Justice Stevens Rehabilitation Tour Pulls Into Shelby County

July 18th, 2013

I’m convinced Justice Stevens writes articles and gives speeches for the sole purpose of opining on the Supreme Court. I can’t recall a single thing he has written, or said, in the last few years, that hasn’t touched on a recent case.

Will Baude links to a recent piece Stevens wrote in the New York Review of Books, the most recent stop in the John Paul Stevens Rehabilitation Tour.

Here is the lead jab:

The statistics set forth in Roberts’s recent opinion persuasively explain why a neutral decision-maker could reasonably conclude that at long last the imposition of the preclearance requirement on the states that lost the Civil War—or more precisely continuing to use the formula that in 1965 identified those states—is not justified by the conditions that prevail today. The opinion fails, however, to explain why such a decision should be made by the members of the Supreme Court. The members of Congress, representing the millions of voters who elected them, are far more likely to evaluate correctly the risk that the interest in maintaining the supremacy of the white race still plays a significant role in the politics of those states. After all, that interest was responsible for creating the slave bonus when the Constitution was framed, and in motivating the violent behavior that denied blacks access to the polls in those states for decades prior to the enactment of the VRA.

The bolded part is somewhat misleading. Stevens implies that the Section 4 formulas only covered the states that lost the Civil War. This is demonstrably false. Did you know that Manhattan (but not Staten Island) was covered? What about Alaska?

And this part is too rich. Stevens critically references an opinion Roberts wrote–NAMUDNO–that Stevens joined!

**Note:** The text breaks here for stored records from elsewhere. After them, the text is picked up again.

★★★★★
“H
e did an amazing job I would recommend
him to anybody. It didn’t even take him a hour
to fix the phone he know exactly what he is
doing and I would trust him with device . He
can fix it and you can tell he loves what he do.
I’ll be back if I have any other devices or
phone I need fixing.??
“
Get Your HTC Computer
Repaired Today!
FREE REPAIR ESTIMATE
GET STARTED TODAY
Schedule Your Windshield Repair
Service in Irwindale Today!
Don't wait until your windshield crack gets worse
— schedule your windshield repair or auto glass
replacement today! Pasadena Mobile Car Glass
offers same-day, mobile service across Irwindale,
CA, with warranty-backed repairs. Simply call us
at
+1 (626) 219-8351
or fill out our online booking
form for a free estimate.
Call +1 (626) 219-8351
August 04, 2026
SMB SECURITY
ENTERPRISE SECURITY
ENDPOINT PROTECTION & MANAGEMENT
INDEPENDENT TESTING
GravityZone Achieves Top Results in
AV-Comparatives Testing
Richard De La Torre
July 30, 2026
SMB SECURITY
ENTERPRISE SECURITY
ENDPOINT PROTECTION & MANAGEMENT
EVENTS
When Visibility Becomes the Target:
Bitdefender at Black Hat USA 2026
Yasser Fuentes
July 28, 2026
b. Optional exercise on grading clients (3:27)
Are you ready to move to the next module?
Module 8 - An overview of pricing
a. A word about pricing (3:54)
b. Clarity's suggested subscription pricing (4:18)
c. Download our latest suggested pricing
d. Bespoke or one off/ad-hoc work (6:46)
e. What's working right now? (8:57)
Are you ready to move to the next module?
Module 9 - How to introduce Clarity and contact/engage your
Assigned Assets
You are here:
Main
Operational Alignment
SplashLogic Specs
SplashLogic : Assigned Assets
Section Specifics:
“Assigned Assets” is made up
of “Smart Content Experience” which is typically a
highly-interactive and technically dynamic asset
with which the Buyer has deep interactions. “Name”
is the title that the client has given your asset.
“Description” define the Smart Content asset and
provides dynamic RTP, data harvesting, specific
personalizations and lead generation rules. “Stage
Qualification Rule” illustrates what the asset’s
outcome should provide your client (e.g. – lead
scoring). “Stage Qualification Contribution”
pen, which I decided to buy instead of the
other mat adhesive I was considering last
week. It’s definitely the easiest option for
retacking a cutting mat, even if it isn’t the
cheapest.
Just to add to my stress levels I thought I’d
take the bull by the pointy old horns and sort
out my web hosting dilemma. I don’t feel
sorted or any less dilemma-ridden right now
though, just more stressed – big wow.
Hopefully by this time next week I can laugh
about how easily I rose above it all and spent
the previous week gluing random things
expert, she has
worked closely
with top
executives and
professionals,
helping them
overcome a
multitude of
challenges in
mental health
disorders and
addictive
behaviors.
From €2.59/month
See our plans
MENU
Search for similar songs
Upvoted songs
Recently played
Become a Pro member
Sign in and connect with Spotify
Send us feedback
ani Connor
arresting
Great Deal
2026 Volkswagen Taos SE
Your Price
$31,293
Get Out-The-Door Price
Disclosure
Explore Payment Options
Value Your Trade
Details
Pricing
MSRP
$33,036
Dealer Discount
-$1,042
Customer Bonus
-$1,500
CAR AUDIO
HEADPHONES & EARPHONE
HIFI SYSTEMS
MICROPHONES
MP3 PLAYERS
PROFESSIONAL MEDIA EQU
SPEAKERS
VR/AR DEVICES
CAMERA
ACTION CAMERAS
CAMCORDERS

The Court’s heavy reliance on the importance of a “fundamental principle ofequal sovereignty among the States,” while supported by language in an earlier opinion by Chief Justice Roberts, ignored the fact that Article I, Section 2 of the Constitution created a serious inequality among the states.

Those time bombs with long fuses can catch up on you, huh JPS.

And Stevens, of course, had to throw a hook at Justice Scalia:

That unusual method of reaching the merits of a constitutional issue without first addressing the antecedent question of what kind of challenge was before the Court was questionable to me when I first read the Chief Justice’s opinion. It struck me as even more questionable when I read Justice Scalia’s dissent in the Defense of Marriage Act case, which was decided the next day. In his dissent, Justice Scalia contended that the Court erred in its antecedent decision that it had jurisdiction to reach the merits of the constitutional challenge to DOMA. The “diseased root” that Justice Scalia described in the introductory paragraph of his DOMA dissent may well have infected the majority opinion that he joined in the voting rights case.

I have this eerie premonition that he will review my book as a means to talk about NFIB.